Aujourd’hui, les ex-vendangeurs pourront commencer une nouvelle vie : car être reconnu comme victime de traite peut donner accès à une carte de séjour de 10 ans.
« Nous nous devions de nous tenir aux côtés des victimes »
Les vendanges de septembre 2025 « vont être scrutées à la loupe et personne ne pourra se cacher derrière son petit doigt en disant ‘je ne savais pas, je ne comprenais pas, je ne savais pas qui étaient ces gens qui étaient dans mes vignes' », a prévenu Me Cessieux.
Pour la première fois dans un procès sur la question des vendangeurs, le Comité Champagne, qui représente 16 200 vignerons, 130 coopératives et 370 maisons de Champagne, était partie civile.
« Nous nous devions de nous tenir aux côtés des victimes. On ne joue pas avec la santé et la sécurité des saisonniers. On ne joue pas non plus avec l’image de notre appellation », a réagi le Comité après le jugement. « Nous nous porterons systématiquement partie civile si d’autres affaires donnent lieu à des poursuites judiciaires », a-t-il ajouté.

#####

§ **CONSIGNE**: Poursuivez l'extrait ci-dessus sur le procès des vendangeurs en Champagne, juste après sa dernière phrase. Les enregistrements n'ont aucun rôle dans cet exercice.

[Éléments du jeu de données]

#####

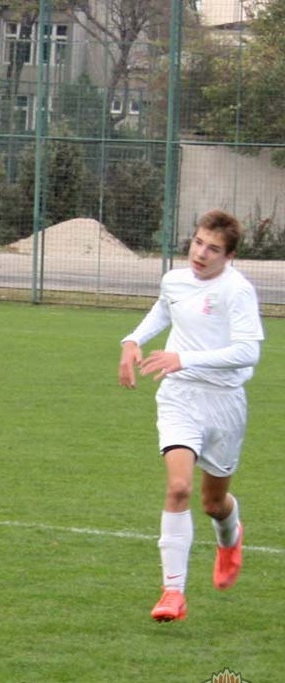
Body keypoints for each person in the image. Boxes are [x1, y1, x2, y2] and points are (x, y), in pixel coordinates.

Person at [118, 209, 264, 623]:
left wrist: (185, 357)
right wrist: (132, 340)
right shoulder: (175, 280)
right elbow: (165, 309)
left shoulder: (237, 291)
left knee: (213, 503)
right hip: (179, 394)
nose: (200, 254)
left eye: (213, 249)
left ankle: (230, 537)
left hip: (224, 402)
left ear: (229, 256)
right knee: (179, 486)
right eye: (198, 243)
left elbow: (248, 351)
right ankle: (173, 592)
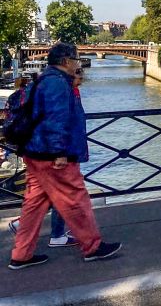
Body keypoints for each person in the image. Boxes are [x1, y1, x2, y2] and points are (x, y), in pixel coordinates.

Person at [8, 43, 121, 270]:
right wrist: (59, 152)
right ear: (67, 61)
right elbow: (56, 120)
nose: (79, 64)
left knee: (34, 204)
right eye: (77, 60)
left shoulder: (44, 79)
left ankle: (21, 254)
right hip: (52, 155)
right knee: (76, 199)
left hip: (36, 151)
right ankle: (92, 247)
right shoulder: (58, 83)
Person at [8, 68, 86, 248]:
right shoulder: (62, 92)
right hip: (56, 153)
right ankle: (59, 235)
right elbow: (57, 123)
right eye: (78, 75)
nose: (81, 79)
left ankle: (25, 227)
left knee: (46, 195)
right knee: (64, 195)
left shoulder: (70, 91)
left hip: (54, 150)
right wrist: (60, 153)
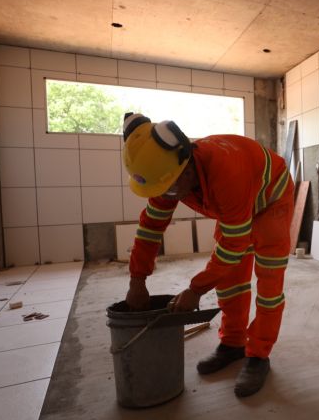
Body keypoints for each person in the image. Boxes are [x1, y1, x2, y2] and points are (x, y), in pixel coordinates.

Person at [121, 112, 294, 397]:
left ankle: (258, 355)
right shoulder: (167, 175)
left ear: (186, 169)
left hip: (270, 203)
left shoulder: (227, 172)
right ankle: (233, 344)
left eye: (168, 188)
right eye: (160, 190)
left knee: (269, 286)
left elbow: (234, 244)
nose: (166, 196)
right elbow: (151, 228)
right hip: (236, 204)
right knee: (230, 282)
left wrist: (196, 289)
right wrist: (136, 281)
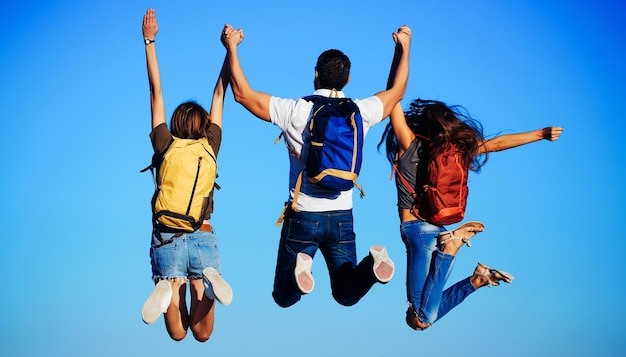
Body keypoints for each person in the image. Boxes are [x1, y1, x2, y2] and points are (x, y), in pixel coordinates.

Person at [220, 24, 412, 307]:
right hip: (342, 217)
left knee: (284, 297)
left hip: (303, 216)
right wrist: (403, 48)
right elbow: (397, 92)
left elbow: (242, 94)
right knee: (346, 294)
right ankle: (372, 267)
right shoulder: (359, 111)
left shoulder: (295, 110)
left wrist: (232, 48)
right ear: (347, 78)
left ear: (316, 74)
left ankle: (301, 269)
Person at [379, 99, 564, 330]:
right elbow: (497, 144)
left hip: (417, 233)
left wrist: (399, 61)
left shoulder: (409, 142)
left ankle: (451, 248)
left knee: (421, 318)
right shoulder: (456, 148)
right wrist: (541, 134)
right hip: (439, 228)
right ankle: (478, 279)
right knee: (418, 319)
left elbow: (393, 96)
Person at [139, 9, 233, 342]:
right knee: (202, 334)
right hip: (202, 233)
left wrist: (149, 41)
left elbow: (156, 92)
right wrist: (230, 51)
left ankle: (169, 286)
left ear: (177, 124)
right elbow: (220, 93)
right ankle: (205, 284)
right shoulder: (211, 143)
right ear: (204, 125)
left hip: (166, 237)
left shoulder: (164, 143)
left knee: (177, 333)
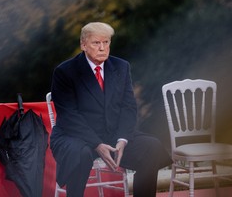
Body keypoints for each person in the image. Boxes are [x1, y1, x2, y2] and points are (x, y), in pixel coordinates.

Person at [50, 22, 172, 197]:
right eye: (96, 43)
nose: (102, 48)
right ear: (83, 45)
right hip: (75, 135)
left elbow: (128, 107)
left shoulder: (121, 67)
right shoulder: (65, 72)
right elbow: (69, 116)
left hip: (113, 133)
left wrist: (123, 138)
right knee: (81, 154)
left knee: (151, 147)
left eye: (106, 42)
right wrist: (97, 144)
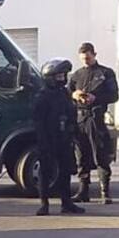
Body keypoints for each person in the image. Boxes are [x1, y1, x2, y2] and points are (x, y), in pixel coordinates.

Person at [33, 58, 86, 216]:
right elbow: (39, 121)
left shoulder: (64, 93)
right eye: (58, 76)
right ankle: (44, 204)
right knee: (46, 171)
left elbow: (70, 113)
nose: (62, 79)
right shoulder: (42, 96)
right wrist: (43, 141)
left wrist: (73, 131)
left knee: (65, 171)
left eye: (63, 76)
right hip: (49, 138)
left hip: (64, 138)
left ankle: (67, 203)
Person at [69, 42, 119, 204]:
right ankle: (83, 191)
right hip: (80, 118)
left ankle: (105, 191)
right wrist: (75, 95)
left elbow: (114, 96)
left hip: (96, 118)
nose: (86, 61)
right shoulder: (76, 75)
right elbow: (67, 93)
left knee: (100, 155)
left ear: (94, 55)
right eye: (83, 59)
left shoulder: (105, 73)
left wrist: (96, 98)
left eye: (88, 58)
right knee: (81, 156)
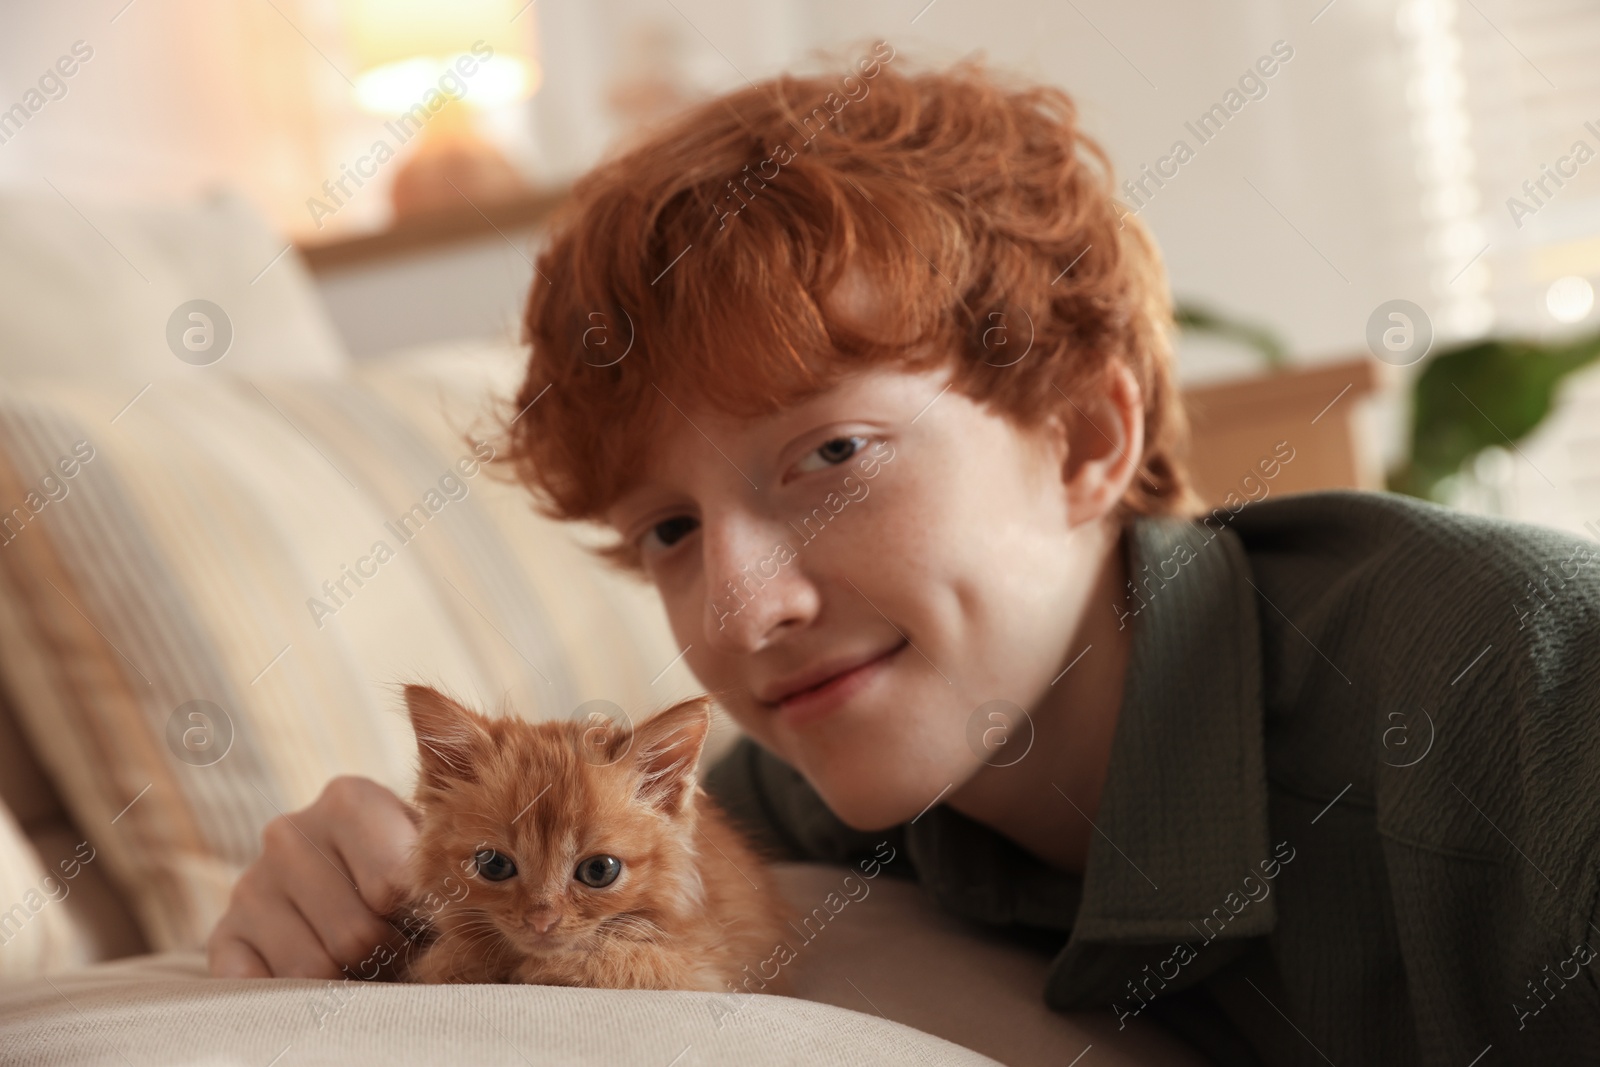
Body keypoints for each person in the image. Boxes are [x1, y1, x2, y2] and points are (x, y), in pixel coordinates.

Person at [207, 51, 1600, 1065]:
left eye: (832, 457)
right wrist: (362, 897)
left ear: (1082, 436)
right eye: (669, 531)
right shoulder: (804, 805)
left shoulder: (1529, 707)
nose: (747, 611)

#####

§ **RÉPONSE À L'EXERCICE**:
Quatre personnes travaillant à la récolte du raisin sont décédées lors de ces mêmes vendanges 2023 dans la région, lors d’un mois de septembre particulièrement chaud. Ce qui leur ont valu le surnom des « vendanges de la honte ».
Une entreprise prestataire et son gérant seront jugés le 26 novembre à Châlons-en-Champagne soupçonnés d’avoir hébergé dans des conditions indignes au moins une quarantaine d’Ukrainiens lors de ces mêmes vendanges.